Most of all, Rowbotham’s prose is quickened by the closely felt presence of Merrill’s partner. For again and again, Rowbotham’s documentation returns to a single refrain: her subject was the very handsomest of men. He captivated all who saw him, with a grace that ran through his looks, his clothes, his demeanor, even his handwriting. The natty dresser painted in 1894 by his casual friend Roger Fry was written up by other witnesses as “a very beautiful and attractive person,” “tall, spare with browned bearded face,” and “erect, lithe, athletic in appearance”; an Italian introduced to him in 1909 (the heyday of his international celebrity) spoke for many another witness when he recalled the “vivid, piercing eyes looking deep into mine, the noble luminous smile.” And such beauty has a strange power to linger. Rowbotham quotes Jonathan Cutbill, his present-day literary executor: “Edward Carpenter was an extremely sexy man.”

It turns out, then, that the political is the personal. Carpenter’s contribution to the cause of the left consisted not so much in what he thought and wrote, still less in what he organized or instigated, but rather in the singularity of his presence. He was neither heroically forceful nor subversively witty, yet his charisma radiated far and wide, whether through his constant kindliness or his dapper line in soft felt hats. With him, fashion sense—a feel for the zeitgeist, you might equally say—rises to become virtue. “A knack,” the first line of Rowbotham’s introduction happily—and characteristically—terms it. The robust colloquial voice of northern England always comes to the fore in her writing.

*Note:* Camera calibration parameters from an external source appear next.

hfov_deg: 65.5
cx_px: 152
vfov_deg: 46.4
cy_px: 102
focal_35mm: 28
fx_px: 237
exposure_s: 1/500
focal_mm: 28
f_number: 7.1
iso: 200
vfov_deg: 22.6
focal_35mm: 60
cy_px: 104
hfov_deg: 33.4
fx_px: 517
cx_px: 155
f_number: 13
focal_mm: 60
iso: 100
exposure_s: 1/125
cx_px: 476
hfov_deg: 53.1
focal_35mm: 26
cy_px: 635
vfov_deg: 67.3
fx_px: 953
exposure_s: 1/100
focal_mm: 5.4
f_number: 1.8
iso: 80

With a big toolbox of academic methodologies to hand, she knows that the quick rough grasp of everyday diction will trounce them all.

If everything turns on the individuality of Carpenter, however, does that make her work a study of character rather than of public affairs? Not so, insofar as the personal falls back into the political, which is, typically, a sorry turn of events. The turn away from the Carpenterian style and Carpenterian values that started during World War I, as Russell bedazzled Malleson, reached its full definition with George Orwell writing to a friend about “middle-class socialists” in 1936:

So many of them are the sort of eunuch type with a vegetarian smell who go about spreading sweetness and light and have at the back of their minds a vision of the working class all TT [teetotal], well washed behind the ears, readers of Edward Carpenter or some other pious sodomite.

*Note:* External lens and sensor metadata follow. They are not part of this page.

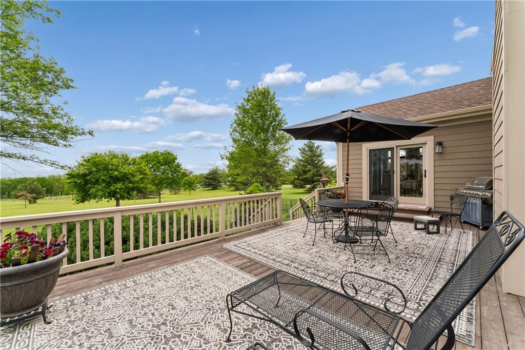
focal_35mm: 14
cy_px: 175
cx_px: 262
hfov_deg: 104.3
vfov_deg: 81.2
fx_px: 204
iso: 100
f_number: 22
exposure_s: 1/15
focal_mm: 14
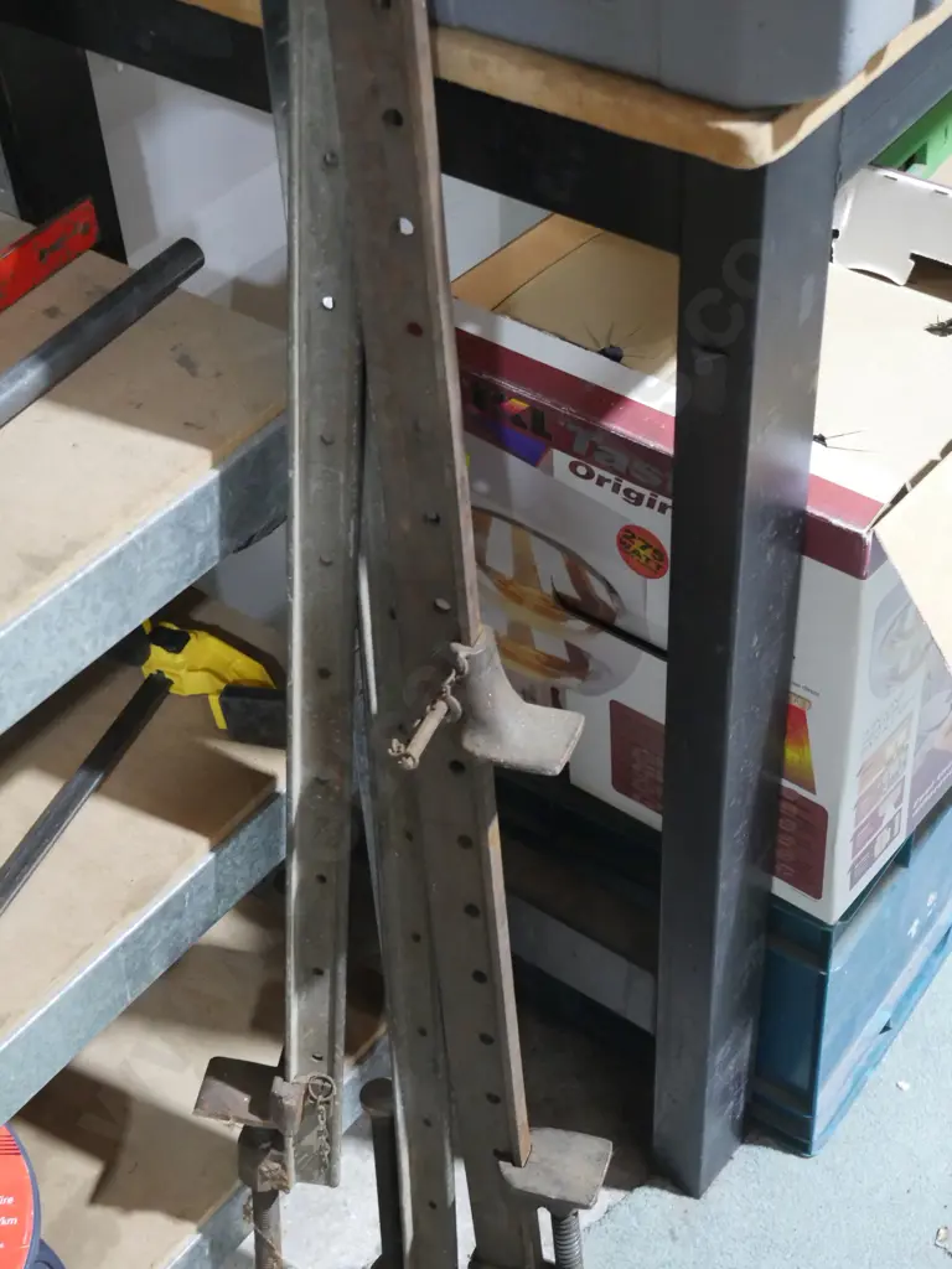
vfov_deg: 36.8
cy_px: 634
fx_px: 1907
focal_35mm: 52
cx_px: 476
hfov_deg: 28.0
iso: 3200
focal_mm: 26
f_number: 5.3
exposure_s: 1/50
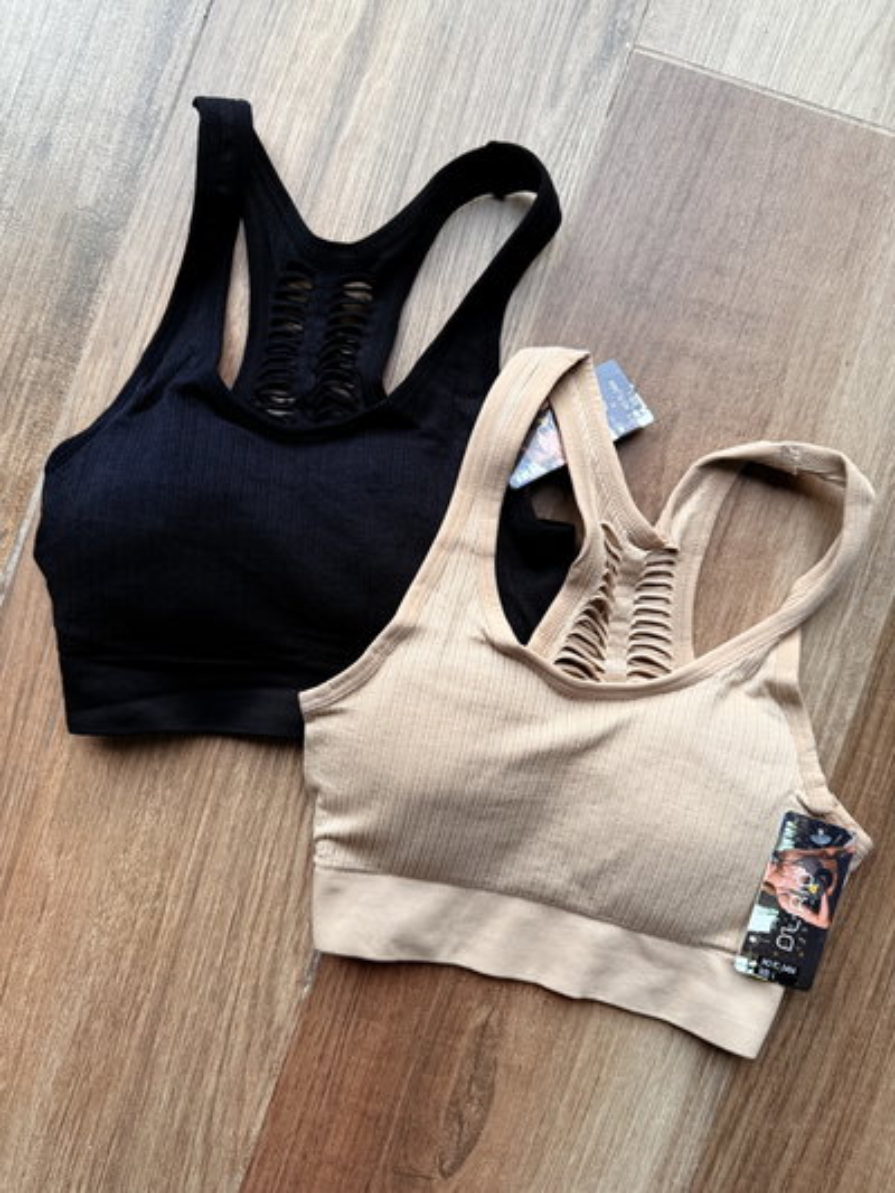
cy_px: 596
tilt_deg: -88.4
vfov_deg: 71.6
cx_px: 448
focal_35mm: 24
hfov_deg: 56.8
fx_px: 827
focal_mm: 6.76
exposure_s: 1/282
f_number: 1.78
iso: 64
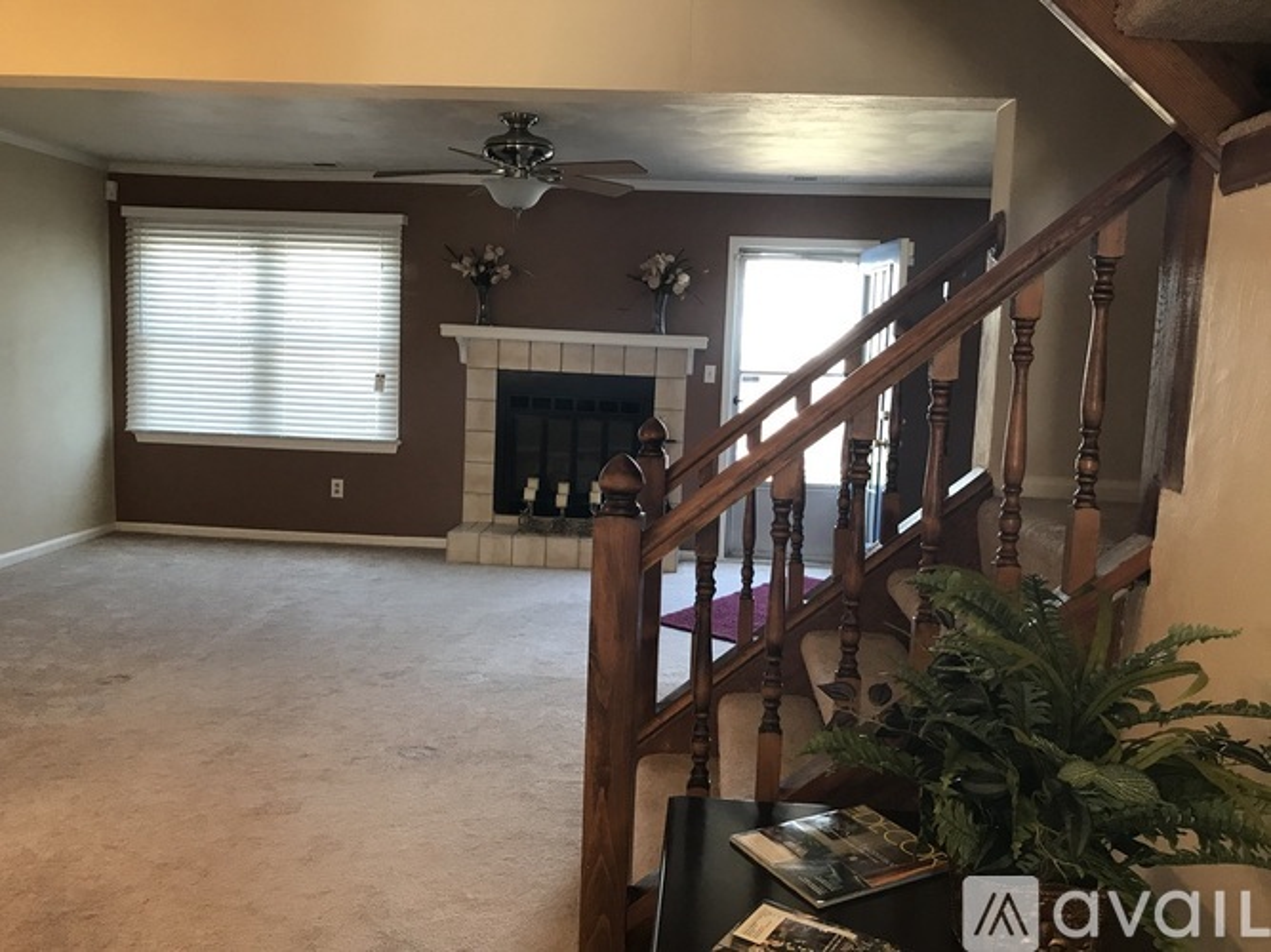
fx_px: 1028
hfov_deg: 63.5
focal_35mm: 28
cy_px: 476
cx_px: 636
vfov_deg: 49.7
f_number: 1.8
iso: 25
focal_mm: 3.99
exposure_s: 1/30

A ferocious scorn for homosexuals, for peaceability and kindliness, for the writer’s own class, indeed for the supposed unwashed reality of the working-class other; a zeal to appear “hard” and unillusioned: altogether, here we arrive at an almost irresistible rhetorical formula. So it has proved in the mainstreams of Anglophone politics and journalism, over which Orwell’s shadow still extends and in which invariably there are points to be scored by mocking “sweetness and light,” not to mention sandals.

Rowbotham’s response to this is, naturally enough, to cast Carpenter as a forerunner of the counterculture that she grew up with from the 1960s onward. She vindicates his fuzzy, absorbent modus operandi as a fair response to the questions her generation of activists tried to address at their sit-ins and their squats: “how to imagine an alternative without becoming trapped in a prescriptive construct.” She salutes not only his diligent ground-laying for the cause of gay liberation but his prescience as an early environmentalist: “Recycling, the revival of small-holdings by organic farmers, the spread of farmers’ markets and local sourcing are all unwittingly Carpenterian.”

One might object that this type of congratulation by hindsight is rather an easy game to play, but what other kind of praise befits those who merely prophesy, rather than take command? It happens that “soft power”—a politics that proceeds by attraction, not force—has been a notion rather in vogue lately, by way of reaction to a certain “hard” way of wielding power. In that light, Rowbotham’s magnificent historical study might have other contemporary implications. How far, one wonders, would qualities such as Carpenter’s be able to push home progressive results, if someone with his magnetism and ecumenical goodwill were actually handed the reins?